I read an article this week titled “From ‘No Doc’ to ‘Every
Doc’” on Fox Business. In the article the author complained that
lenders have become too strict and make the mortgage process too cumbersome for
borrowers. At the same time he
rightfully acknowledged that if given the choice between the two, “Every Doc”
is a healthier choice than “No Doc” for borrowers, lenders, and the overall
economy. If you have read articles or
heard stories about how difficult it is to get a loan these days, here are a
few tips to help ensure the process is a smooth one.
Have a Documentable
Source of Income
For most people this is easy. Employees of companies receive paystubs and
W-2’s and their documentation is fairly straight forward. When fluctuating sources of income come into
play like commission or overtime additional documentation will be
required. Those types of income can be
used for qualification provided they are consistent or improving year over
year, and are documented for at least 2 years.
Self-employed borrowers have had the toughest transition
since the days of “no doc” or stated income loans. Many business owners write-off so many
expenses on their tax returns that their remaining documented qualifying income
isn’t adequate for the loan amount they seek.
Knowing that they need to provide their lender with two years of
personal and business tax returns, self-employed individuals should plan ahead
and thoroughly consider all expenses in the year or two proceeding when they
expect to apply for a mortgage.
Make Sure Down
Payment Funds are in a Documented Account
Most buyers save up their down payment in an account in
their own name. Sometimes documenting a
down payment can get complicated if the funds are in a business account. This situation is not uncommon with
self-employed borrowers and can lead to additional documentation.

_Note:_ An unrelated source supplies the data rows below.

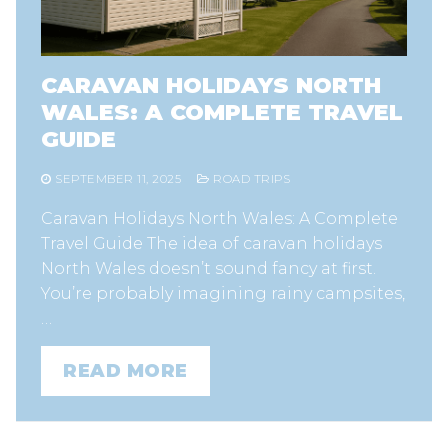
CARAVAN HOLIDAYS NORTH
WALES: A COMPLETE TRAVEL
GUIDE
SEPTEMBER 11, 2025
ROAD TRIPS
Caravan Holidays North Wales: A Complete
Travel Guide The idea of caravan holidays
North Wales doesn’t sound fancy at first.
You’re probably imagining rainy campsites,
…
READ MORE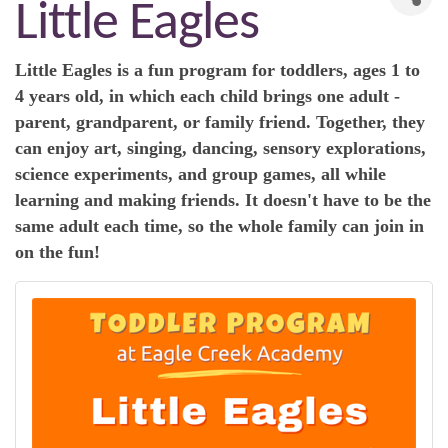
Little Eagles
Little Eagles is a fun program for toddlers, ages 1 to
4 years old, in which each child brings one adult -
parent, grandparent, or family friend. Together, they
can enjoy art, singing, dancing, sensory explorations,
science experiments, and group games, all while
learning and making friends. It doesn't have to be the
same adult each time, so the whole family can join in
on the fun!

If the down payment funds are in an account that doesn’t
belong to the borrower, then a gift needs to be documented between the owner of
the account and the borrower. Sometimes
the borrower sells an asset, like a car, that also must be documented so that
the down payment funds can be sourced.
When reviewing bank statements to document the down payment,
the lender will question any large non-payroll deposit that is greater than 25%
of the borrower’s monthly gross income.
Since most of the purchase price is covered by a loan, the lender is
trying to make sure that the borrower has their own assets (or a documented
gift) into the property. It’s their
“skin in the game.”
Don’t Add Any New
Debt during the Process
While purchasing a home, please don’t purchase a car or any
other large item that will cause one to incur debt. Also, if one is purchasing new furniture or
appliances for the home, be sure not to buy it on credit without consulting
with your loan originator first.
When thinking about buying a home, the first person one
should speak with is a licensed mortgage professional. Most real estate agents that value their time
won’t even show a buyer a home until they have been pre-qualified by a
lender. Consult with your lender first.